The stakes are immense. For example, better forecasting techniques would allow policymakers to predict likely troop movements in Ukraine and other global hot spots; the probability of escalation from conventional war to nuclear exchange; the probability of yet another global pandemic; and the probabilities of the effects of potentially catastrophic climate change on human conflict, migration and resource use. Billions of dollars and lives are at stake.
Of course, not all of these questions may turn out to be answerable. Long-term forecasting is difficult and may even be impossible given the uncertainty of a world in which the flap of a butterfly’s wings in Brazil might set off a tornado in Texas. And traditional forecasting techniques decline in accuracy once the questions go several years into the future. Moreover, when events are rare or even unprecedented, creating base rates for forecasts can be impossible.
But it’s worth trying to improve these techniques, even marginally.

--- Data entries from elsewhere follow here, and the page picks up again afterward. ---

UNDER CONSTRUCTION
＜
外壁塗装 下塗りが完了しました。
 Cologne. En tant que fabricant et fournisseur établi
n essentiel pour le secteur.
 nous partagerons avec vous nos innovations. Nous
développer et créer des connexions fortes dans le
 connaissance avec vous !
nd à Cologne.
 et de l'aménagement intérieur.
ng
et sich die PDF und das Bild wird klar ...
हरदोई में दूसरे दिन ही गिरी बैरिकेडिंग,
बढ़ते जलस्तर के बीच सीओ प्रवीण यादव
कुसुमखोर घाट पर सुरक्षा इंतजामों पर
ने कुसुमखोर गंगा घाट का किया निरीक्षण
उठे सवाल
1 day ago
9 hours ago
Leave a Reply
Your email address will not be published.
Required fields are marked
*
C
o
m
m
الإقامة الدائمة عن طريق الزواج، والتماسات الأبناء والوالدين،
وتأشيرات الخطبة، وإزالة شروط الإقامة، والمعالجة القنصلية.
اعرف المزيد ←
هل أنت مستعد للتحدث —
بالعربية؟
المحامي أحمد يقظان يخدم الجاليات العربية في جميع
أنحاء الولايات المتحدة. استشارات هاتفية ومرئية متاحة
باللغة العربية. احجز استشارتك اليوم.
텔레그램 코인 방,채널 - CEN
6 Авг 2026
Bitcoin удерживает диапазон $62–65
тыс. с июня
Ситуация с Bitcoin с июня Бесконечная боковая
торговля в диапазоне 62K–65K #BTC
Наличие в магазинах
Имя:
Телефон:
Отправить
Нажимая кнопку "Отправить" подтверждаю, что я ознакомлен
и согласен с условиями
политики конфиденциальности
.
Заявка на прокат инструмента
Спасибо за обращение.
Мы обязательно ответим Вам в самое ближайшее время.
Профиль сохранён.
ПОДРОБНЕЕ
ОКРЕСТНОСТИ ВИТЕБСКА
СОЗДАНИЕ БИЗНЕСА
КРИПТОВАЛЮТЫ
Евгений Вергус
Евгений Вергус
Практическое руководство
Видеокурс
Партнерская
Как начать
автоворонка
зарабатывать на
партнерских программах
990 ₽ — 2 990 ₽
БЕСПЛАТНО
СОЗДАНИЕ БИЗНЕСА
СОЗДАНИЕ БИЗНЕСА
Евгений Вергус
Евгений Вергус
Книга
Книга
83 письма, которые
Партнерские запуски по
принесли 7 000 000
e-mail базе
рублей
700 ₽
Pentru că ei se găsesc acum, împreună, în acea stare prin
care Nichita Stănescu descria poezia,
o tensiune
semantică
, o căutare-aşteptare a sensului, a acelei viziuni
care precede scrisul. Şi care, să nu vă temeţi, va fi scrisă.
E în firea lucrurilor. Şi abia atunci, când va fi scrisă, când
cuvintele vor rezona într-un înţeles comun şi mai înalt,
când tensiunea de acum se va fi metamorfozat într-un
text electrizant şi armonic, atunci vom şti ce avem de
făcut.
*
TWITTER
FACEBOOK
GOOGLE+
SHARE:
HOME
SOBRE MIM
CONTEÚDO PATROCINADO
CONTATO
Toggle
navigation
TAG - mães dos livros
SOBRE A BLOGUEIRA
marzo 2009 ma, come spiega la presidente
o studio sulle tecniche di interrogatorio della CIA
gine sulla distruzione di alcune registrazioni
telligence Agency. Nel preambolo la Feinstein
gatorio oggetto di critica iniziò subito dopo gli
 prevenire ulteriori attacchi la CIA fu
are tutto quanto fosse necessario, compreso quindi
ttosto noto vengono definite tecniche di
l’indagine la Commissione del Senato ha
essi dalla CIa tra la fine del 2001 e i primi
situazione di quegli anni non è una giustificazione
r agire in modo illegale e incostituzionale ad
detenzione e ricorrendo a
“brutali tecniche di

Recent research by Tetlock and his collaborators Pavel Atanasov and Ezra Karger on improving judgments of existential risk outlines the key methodological challenges that need to be overcome, and describes possible solutions for a new discipline of “second-generation” forecasting. (Full disclosure: This work was funded in part by members of Founders Pledge, my current employer, and we continue to recommend the research as a high-impact funding opportunity.) Second-generation forecasting builds on the foundation of the first-generation forecasting work of the IARPA tournaments and the Good Judgment Project by using intersubjective, rather than objective, resolution criteria, allowing forecasters to tackle difficult “big questions,” including questions about global catastrophic risks.

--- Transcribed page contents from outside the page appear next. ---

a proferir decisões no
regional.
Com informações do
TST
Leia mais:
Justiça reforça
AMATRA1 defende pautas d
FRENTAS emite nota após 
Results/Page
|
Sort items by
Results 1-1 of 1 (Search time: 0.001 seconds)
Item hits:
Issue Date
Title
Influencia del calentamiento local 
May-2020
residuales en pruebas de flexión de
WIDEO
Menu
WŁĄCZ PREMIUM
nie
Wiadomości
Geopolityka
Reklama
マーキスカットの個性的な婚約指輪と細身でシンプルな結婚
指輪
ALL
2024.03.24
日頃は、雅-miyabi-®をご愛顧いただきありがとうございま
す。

Many of these new techniques rely on intersubjective measures of accuracy, such as using superforecasters to engage in “reciprocal scoring” of key metrics. This helps to provide immediate feedback on questions where resolution would otherwise be slow or impossible, like questions about the probability of nuclear war. For example, Tetlock and his co-authors show how reciprocal scoring can help assess the usefulness of “conditional trees,” clusters of interrelated questions that can help approximate big picture answers. By having panels of superforecasters assess the questions at each branch of the tree, researchers can calculate an evidence ratio to score the incisiveness of each question.
In other words, these second-generation forecasting tournaments may begin to open up the Doomsday Clock and help policymakers better understand how the many interlocking gears of geopolitics affect the risk of disaster. Only a fraction of the clock’s complex movement may be visible, and the empirical evidence on long-term forecasting remains scant. Nonetheless, given the stakes, even small improvements in near-term early-warning indicators could have immense benefits. As Tetlock and his co-authors write, “Even if cumulative information gains prove modest and are confined to a 1-to-5 year planning horizon, the expected value of lives saved would be massive.”
It will be months, if not years, before evidence from this research on second-generation forecasting will enable updates. Still, steps taken toward better evidence-based policy and risk mitigation through forecasting can be taken. Governments should continue the promising initial efforts on probabilistic forecasting, and those states that have not done so should consider the benefits of these techniques. International entities such as the World Health Organization ought to adopt the methods as well, to better anticipate transnational threats. A more accurate Doomsday Clock might be on its way. Everyone would be better off if policymakers are prepared to adopt it.